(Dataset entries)
+-------+
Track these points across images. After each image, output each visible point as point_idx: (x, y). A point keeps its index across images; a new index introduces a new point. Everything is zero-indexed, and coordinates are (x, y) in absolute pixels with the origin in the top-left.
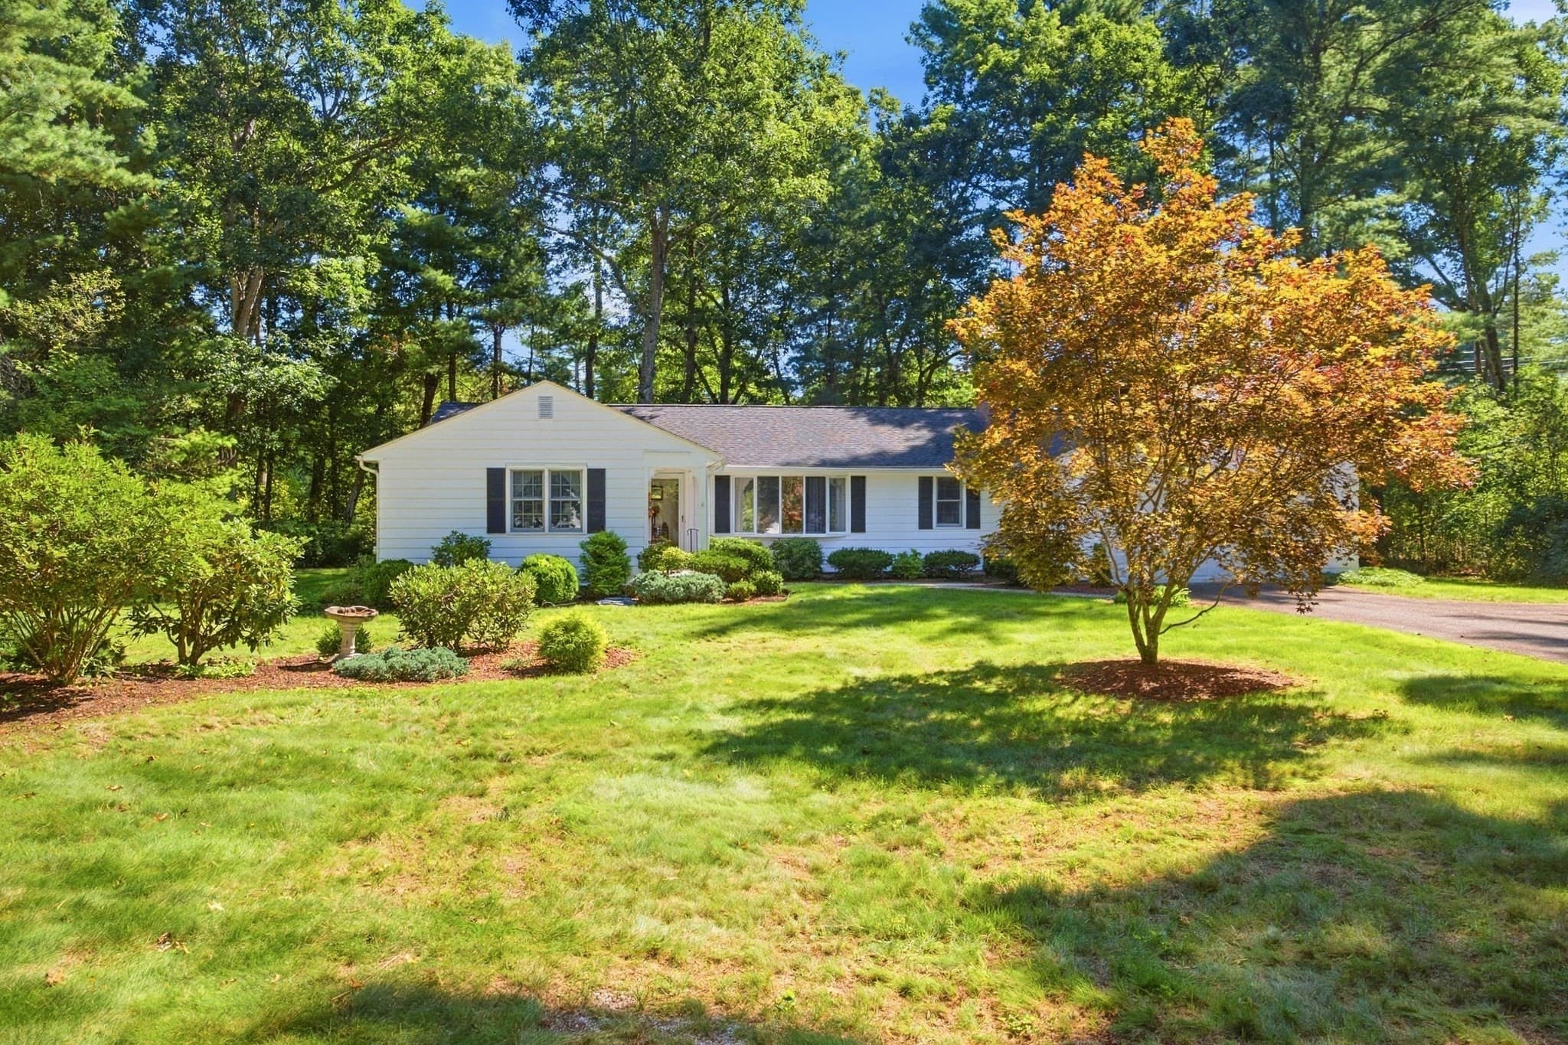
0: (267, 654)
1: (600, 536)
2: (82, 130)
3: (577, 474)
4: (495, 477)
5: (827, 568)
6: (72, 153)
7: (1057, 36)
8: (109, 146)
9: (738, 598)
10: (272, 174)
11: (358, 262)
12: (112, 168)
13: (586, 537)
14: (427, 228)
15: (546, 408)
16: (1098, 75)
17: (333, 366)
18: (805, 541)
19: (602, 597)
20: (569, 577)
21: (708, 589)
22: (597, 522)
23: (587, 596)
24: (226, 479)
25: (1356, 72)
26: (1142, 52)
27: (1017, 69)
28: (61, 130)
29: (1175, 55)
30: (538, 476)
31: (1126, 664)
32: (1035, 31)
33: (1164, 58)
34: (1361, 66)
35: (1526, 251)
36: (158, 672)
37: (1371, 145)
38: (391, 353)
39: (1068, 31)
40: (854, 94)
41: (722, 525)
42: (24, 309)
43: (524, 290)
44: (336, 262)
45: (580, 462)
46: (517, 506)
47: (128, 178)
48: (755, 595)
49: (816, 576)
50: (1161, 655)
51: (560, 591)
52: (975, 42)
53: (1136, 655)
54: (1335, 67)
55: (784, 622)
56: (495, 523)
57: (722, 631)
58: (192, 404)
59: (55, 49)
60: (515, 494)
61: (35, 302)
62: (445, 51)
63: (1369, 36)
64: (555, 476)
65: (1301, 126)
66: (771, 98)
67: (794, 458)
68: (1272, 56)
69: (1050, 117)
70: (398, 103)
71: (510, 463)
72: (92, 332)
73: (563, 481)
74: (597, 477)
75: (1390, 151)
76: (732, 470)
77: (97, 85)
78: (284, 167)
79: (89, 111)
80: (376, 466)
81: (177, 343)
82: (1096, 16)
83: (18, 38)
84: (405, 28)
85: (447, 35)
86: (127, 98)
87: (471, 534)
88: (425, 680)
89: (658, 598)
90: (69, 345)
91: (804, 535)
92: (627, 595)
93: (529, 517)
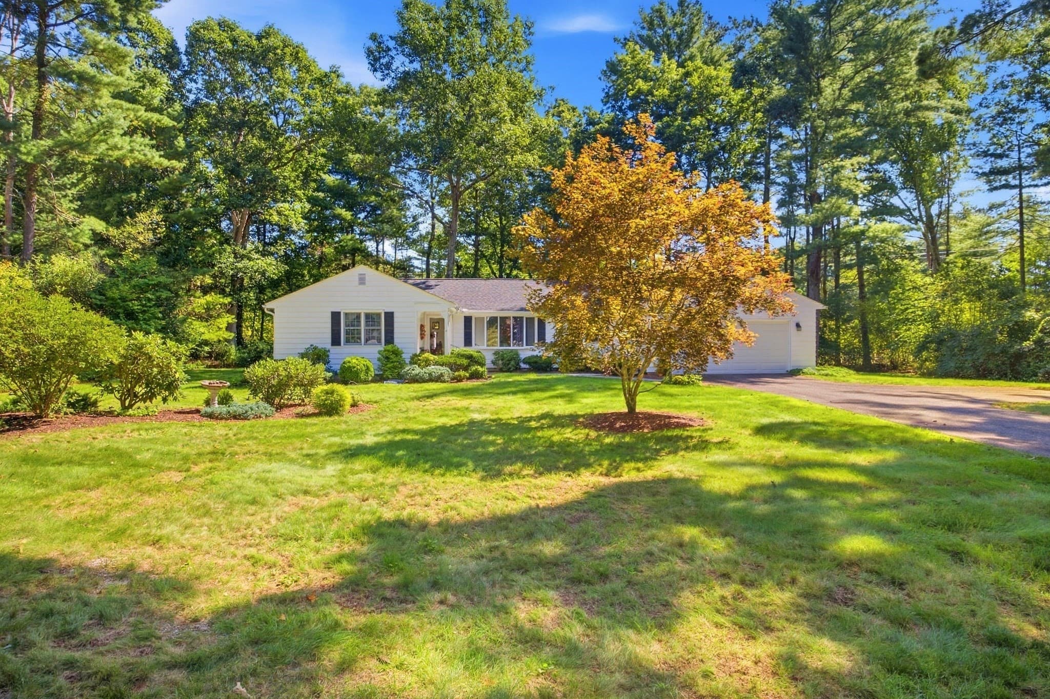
1: (389, 347)
2: (138, 138)
3: (379, 315)
4: (335, 316)
5: (523, 366)
6: (132, 151)
7: (674, 73)
8: (153, 147)
9: (459, 379)
10: (250, 159)
11: (297, 206)
12: (156, 159)
13: (382, 347)
14: (338, 186)
15: (362, 280)
16: (695, 95)
18: (512, 350)
19: (387, 379)
20: (368, 368)
21: (442, 375)
22: (390, 339)
23: (380, 379)
24: (226, 319)
25: (840, 89)
26: (719, 81)
27: (650, 93)
28: (127, 138)
29: (736, 83)
30: (358, 316)
31: (621, 414)
32: (663, 72)
33: (730, 85)
34: (843, 86)
36: (110, 413)
37: (848, 130)
38: (317, 254)
39: (681, 70)
40: (574, 109)
41: (468, 342)
42: (113, 232)
44: (286, 205)
45: (380, 308)
46: (347, 333)
47: (166, 163)
48: (468, 379)
49: (517, 369)
50: (638, 409)
51: (362, 376)
52: (629, 79)
53: (626, 410)
54: (829, 87)
56: (336, 341)
58: (208, 280)
59: (131, 97)
60: (347, 325)
61: (118, 228)
62: (339, 92)
63: (847, 69)
64: (368, 316)
65: (807, 120)
66: (507, 113)
67: (506, 307)
68: (795, 81)
69: (666, 119)
70: (310, 120)
71: (345, 308)
72: (149, 244)
73: (371, 318)
74: (390, 316)
75: (860, 134)
76: (474, 313)
77: (149, 115)
78: (255, 156)
79: (148, 130)
80: (272, 311)
81: (198, 249)
82: (699, 62)
83: (105, 92)
84: (319, 81)
85: (340, 84)
86: (167, 121)
87: (320, 346)
88: (246, 418)
89: (416, 380)
90: (136, 251)
91: (511, 348)
92: (401, 378)
93: (353, 338)
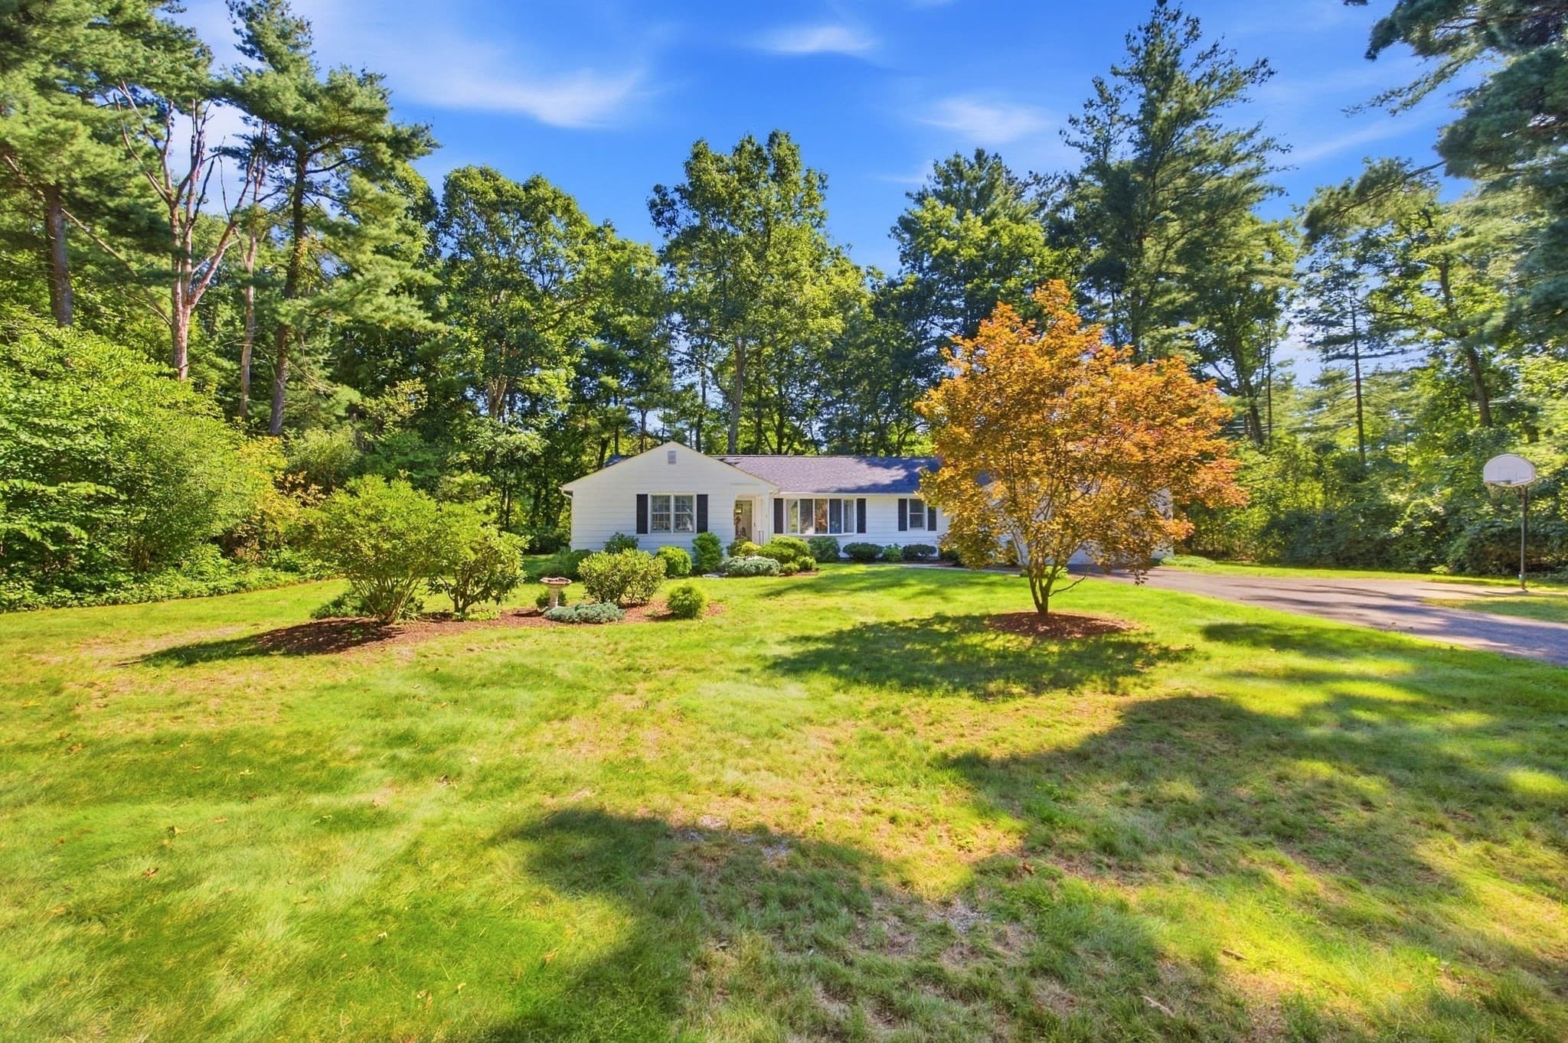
0: (507, 606)
1: (704, 535)
2: (405, 298)
3: (691, 498)
4: (642, 499)
5: (842, 555)
6: (398, 312)
7: (980, 232)
8: (420, 307)
9: (788, 573)
10: (513, 321)
11: (562, 372)
12: (421, 321)
13: (696, 536)
14: (602, 352)
15: (672, 458)
16: (1005, 255)
17: (547, 434)
18: (829, 538)
19: (706, 572)
20: (685, 561)
21: (770, 568)
22: (702, 527)
23: (697, 572)
24: (484, 502)
25: (1165, 251)
26: (1032, 241)
27: (956, 252)
28: (393, 298)
29: (1052, 242)
30: (668, 498)
31: (1028, 615)
32: (967, 229)
33: (1046, 245)
34: (1168, 247)
35: (1275, 358)
36: (443, 617)
37: (1174, 295)
38: (581, 426)
39: (986, 229)
40: (857, 268)
41: (778, 529)
42: (369, 402)
43: (658, 388)
44: (550, 373)
45: (694, 491)
46: (654, 517)
47: (430, 325)
48: (799, 571)
49: (836, 560)
50: (1050, 610)
51: (680, 569)
52: (930, 237)
53: (1034, 609)
54: (1151, 248)
55: (817, 588)
56: (642, 528)
57: (779, 593)
58: (464, 457)
59: (390, 252)
60: (654, 510)
61: (376, 398)
62: (614, 248)
63: (1173, 228)
64: (677, 498)
65: (1131, 284)
66: (807, 272)
67: (823, 487)
68: (1112, 242)
69: (976, 281)
70: (587, 279)
71: (651, 491)
72: (408, 415)
73: (682, 502)
74: (703, 500)
75: (1187, 299)
76: (783, 495)
77: (414, 272)
78: (520, 317)
79: (409, 287)
80: (571, 493)
81: (457, 421)
82: (1004, 220)
83: (369, 246)
84: (591, 235)
85: (615, 239)
86: (430, 280)
87: (626, 535)
88: (599, 622)
89: (740, 573)
90: (395, 423)
91: (828, 534)
92: (720, 571)
93: (662, 524)
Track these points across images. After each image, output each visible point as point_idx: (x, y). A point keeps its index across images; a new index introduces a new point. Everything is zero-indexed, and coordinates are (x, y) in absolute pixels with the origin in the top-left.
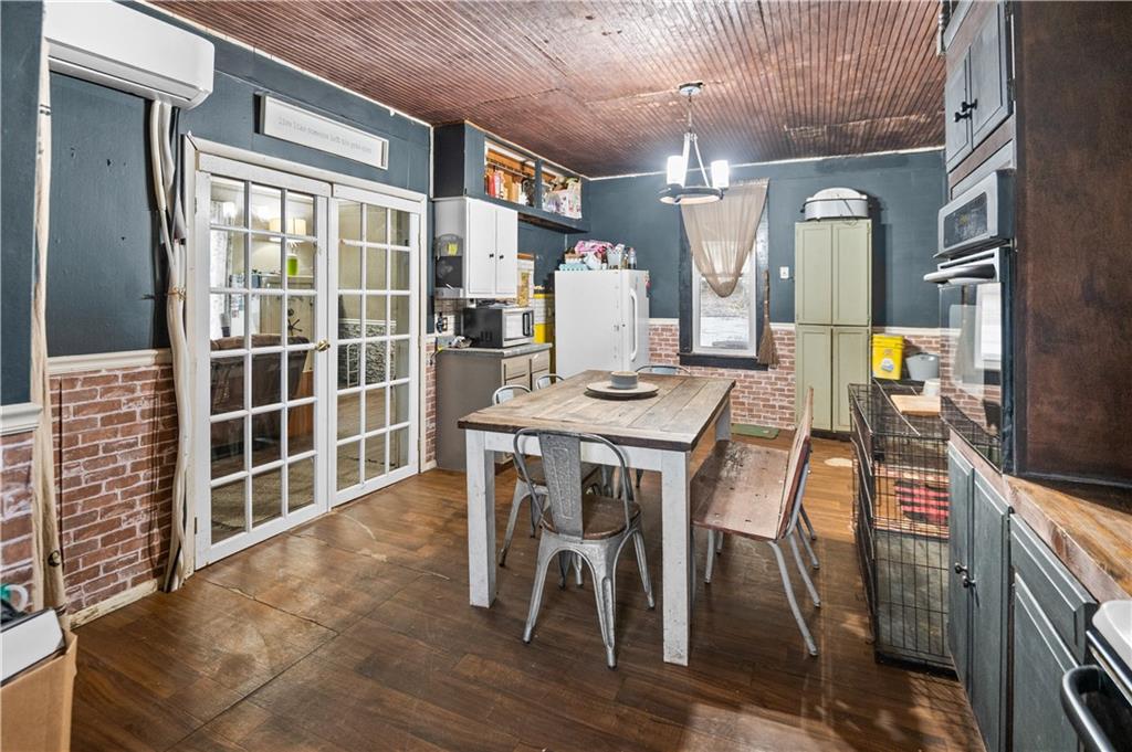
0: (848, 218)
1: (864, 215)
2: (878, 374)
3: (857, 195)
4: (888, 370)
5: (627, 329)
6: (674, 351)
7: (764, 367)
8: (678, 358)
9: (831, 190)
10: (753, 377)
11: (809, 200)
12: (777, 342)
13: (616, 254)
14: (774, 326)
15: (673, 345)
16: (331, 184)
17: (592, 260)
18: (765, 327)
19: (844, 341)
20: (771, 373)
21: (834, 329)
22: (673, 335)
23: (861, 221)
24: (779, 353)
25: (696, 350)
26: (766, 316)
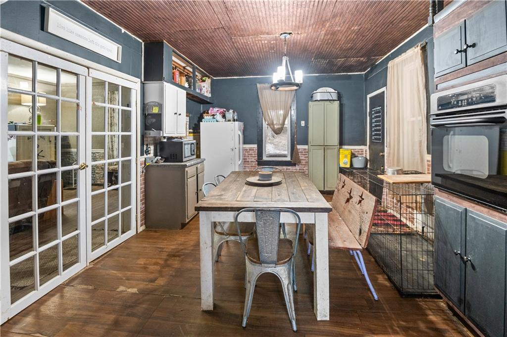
0: (331, 100)
1: (337, 99)
2: (342, 165)
3: (334, 91)
4: (345, 163)
5: (237, 151)
6: (255, 159)
7: (294, 165)
8: (257, 163)
9: (323, 88)
10: (290, 169)
11: (315, 92)
12: (300, 154)
13: (230, 114)
14: (299, 147)
15: (255, 157)
16: (88, 68)
17: (219, 117)
18: (295, 147)
19: (329, 152)
20: (297, 167)
21: (325, 147)
22: (255, 152)
23: (335, 102)
24: (301, 158)
25: (265, 158)
26: (295, 142)
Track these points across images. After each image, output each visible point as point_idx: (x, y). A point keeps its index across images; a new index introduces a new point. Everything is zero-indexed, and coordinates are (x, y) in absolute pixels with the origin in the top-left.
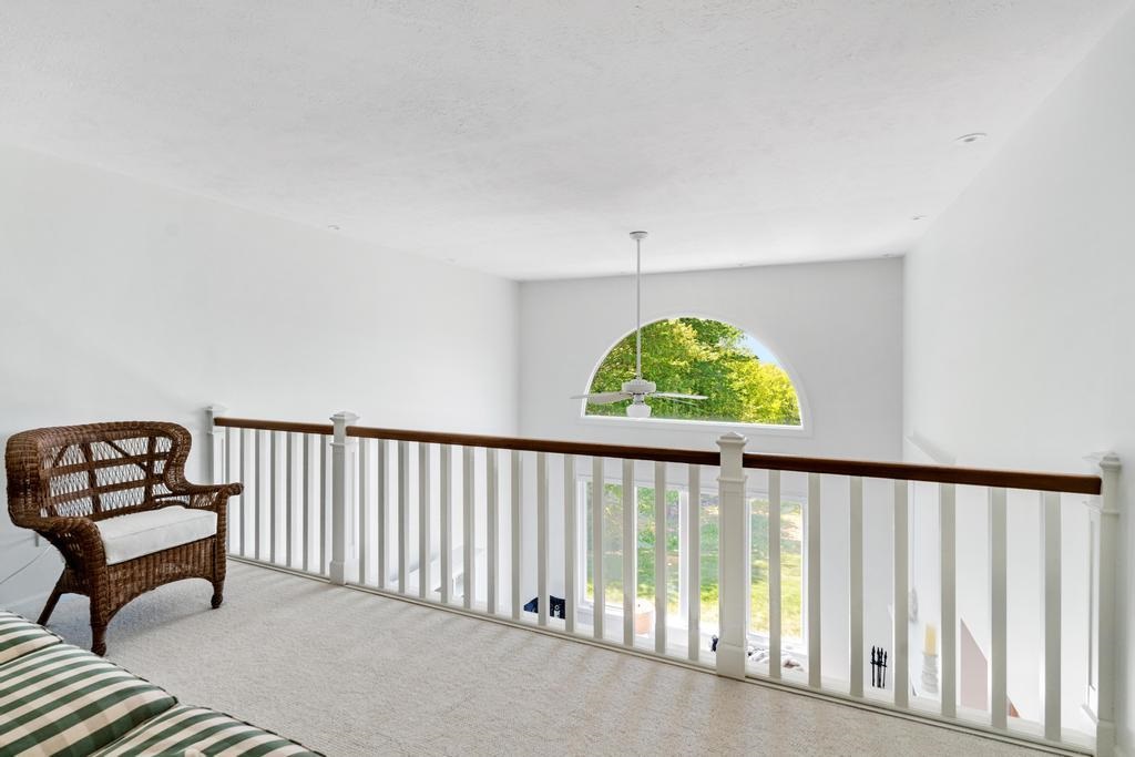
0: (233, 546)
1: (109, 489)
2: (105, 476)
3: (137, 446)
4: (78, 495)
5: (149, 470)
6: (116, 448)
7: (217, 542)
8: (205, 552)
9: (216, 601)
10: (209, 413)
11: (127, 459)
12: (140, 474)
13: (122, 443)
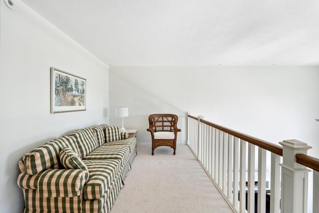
0: (178, 143)
1: (166, 126)
2: (165, 124)
3: (170, 119)
4: (160, 126)
5: (171, 124)
6: (167, 119)
7: (174, 141)
8: (172, 142)
9: (174, 154)
10: (187, 114)
11: (168, 121)
12: (170, 125)
13: (168, 118)
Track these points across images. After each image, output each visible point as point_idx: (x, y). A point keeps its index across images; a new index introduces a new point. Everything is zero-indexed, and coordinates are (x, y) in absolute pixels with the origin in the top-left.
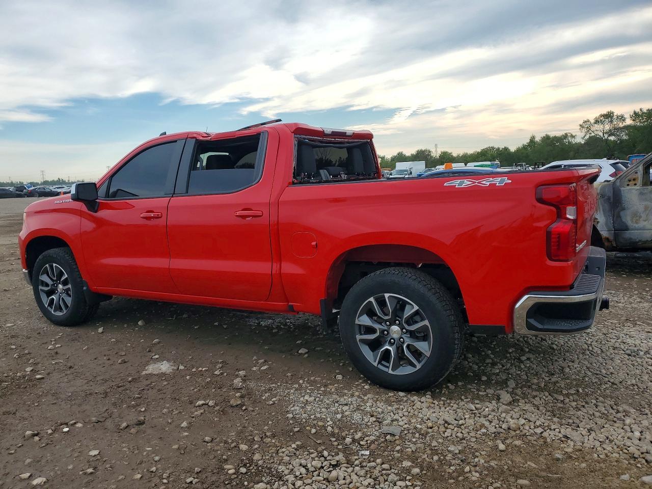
+-------+
### Requirement
Starting at the line above that contains "30: (538, 476)", repeat each line exactly up to and including the line that contains "92: (627, 595)", and stop there.

### The completed task
30: (538, 476)
31: (1126, 664)
32: (1035, 31)
33: (1164, 58)
34: (1361, 66)
35: (1526, 251)
36: (158, 672)
37: (1371, 145)
38: (391, 353)
39: (1068, 31)
40: (854, 94)
41: (722, 525)
42: (24, 309)
43: (524, 290)
44: (336, 262)
45: (580, 462)
46: (517, 506)
47: (128, 178)
48: (755, 595)
49: (816, 576)
50: (1161, 655)
51: (560, 591)
52: (975, 42)
53: (1136, 655)
54: (1335, 67)
55: (784, 622)
56: (495, 523)
57: (722, 631)
58: (192, 404)
59: (55, 49)
60: (515, 494)
61: (35, 302)
62: (445, 51)
63: (1369, 36)
64: (555, 476)
65: (1301, 126)
66: (771, 98)
67: (794, 458)
68: (1272, 56)
69: (1050, 117)
70: (398, 103)
71: (510, 463)
72: (92, 332)
73: (563, 481)
74: (597, 477)
75: (1390, 151)
76: (732, 470)
77: (97, 85)
78: (284, 167)
79: (89, 111)
80: (376, 466)
81: (177, 343)
82: (1096, 16)
83: (18, 38)
84: (405, 28)
85: (447, 35)
86: (127, 98)
87: (471, 534)
88: (425, 680)
89: (658, 598)
90: (69, 345)
91: (804, 535)
92: (627, 595)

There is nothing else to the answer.